Portland misses its own payment security deadline

City now says outside auditor's report won't be available until March or April

Signs for MasterCard and Visa credit cards are shown at the entrance to a coffee shop. (AP Photo/Mark Lennihan, File)
Signs for MasterCard and Visa credit cards are shown at the entrance to a coffee shop. (AP Photo/Mark Lennihan, File)

PORTLAND, Ore. (KOIN) — Payment security has been an ongoing issue in Portland for more than 6 years, and the city still can’t prove it meets security standards required by Visa, Mastercard and the rest of the industry.

People use their credit cards to feed parking meters, take care of utility bills and pay for things like the Arts Tax more than 9 million times every year.

But the city recently missed its own deadline to prove it keeps credit card information secure from hackers or thieves.

“We’re waiting just like you are,” Director of Audit Services Drummond Kahn said.

(MGN Online)
Payment security has been an ongoing issue in Portland for more than 6 years. (MGN Online)

Kahn and the city auditor’s office expected to see reports by an outside security auditor by now. Their findings will shed light on whether or not the city meets basic credit card security standards, known as PCI compliance.

City documents show it gave itself a December 31 deadline to become PCI compliant, and “work must be completed 3 months before the deadline so auditors will have time to audit the system.”

That would have been last September.

The city auditor released a report in November 2014 showing the city was failing in all 3 credit payment security standard categories.

Kahn says it’s now fair to ask where these reports are.

“At the same time, the folks we’ve spoken to who are experts in the payment card industry are telling us it sometimes takes merchants time to comply,” Kahn said. “But we know that for the last 6 years the city didn’t… we understand big steps have been taken, the question is what will that report show once it’s available?”

Mayor Charlie Hales says, as far as he knows, the city is “fine” when it comes to payment security.

Christopher Paidhrin was brought in 9 months ago to guide Portland’s quest for PCI compliance.

Since his arrival, the city transferred the system that processes credit cards to an outside company. That means the city no longer stores customers’ credit card information, making it vulnerable to hacking attempts.

Despite the missed deadline, Paidhrin says he insists the city is PCI compliant.
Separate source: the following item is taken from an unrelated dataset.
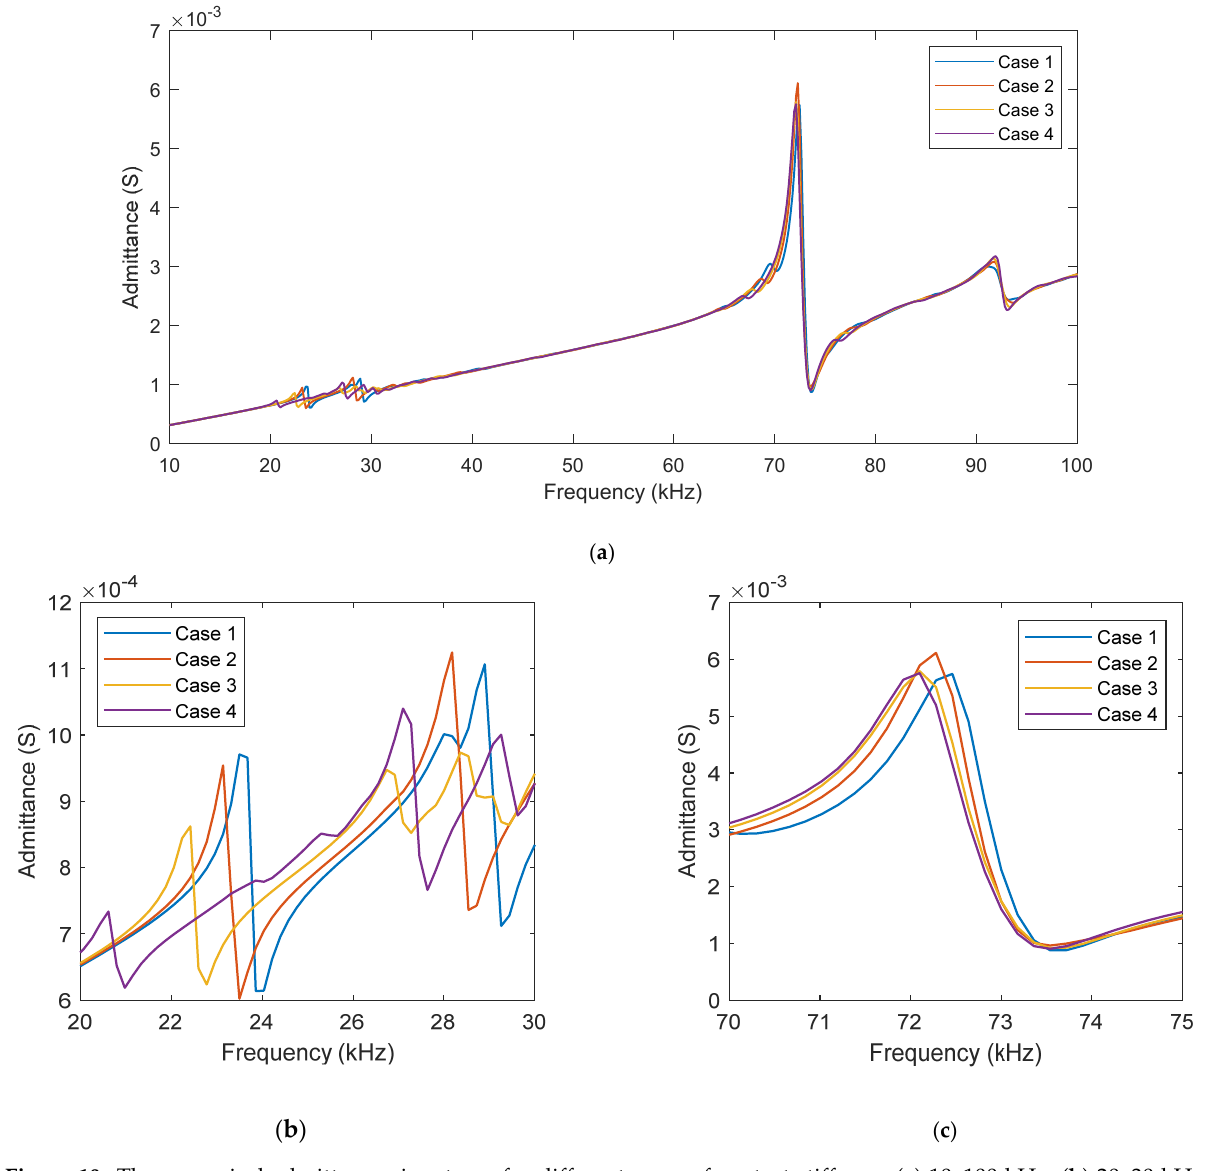
Figure 10. The numerical admittance signatures for different cases of contact stiffness. ( a ) 10–100 kHz; ( b ) 20–30 kHz; ( c ) 70–75 kHz.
He says the deadline was simply a technicality.

“The bank is aware of it, the city leadership is aware of it and our city auditors are aware of it,” he said. “We don’t have the paperwork that says ‘yes we are’ but we have the workflow that demonstrates we’ve done all the work.”

When asked where Portland stands on payment security now, he said, “in an excellent position.”

The city now says the outside auditor’s report won’t be available until March or April.

It will then be given to the city auditor to determine whether or not it is safe to use credit cards when doing business with the city.

If Portland passes, it will finally join 97% of similar merchants which already comply with PCI standards.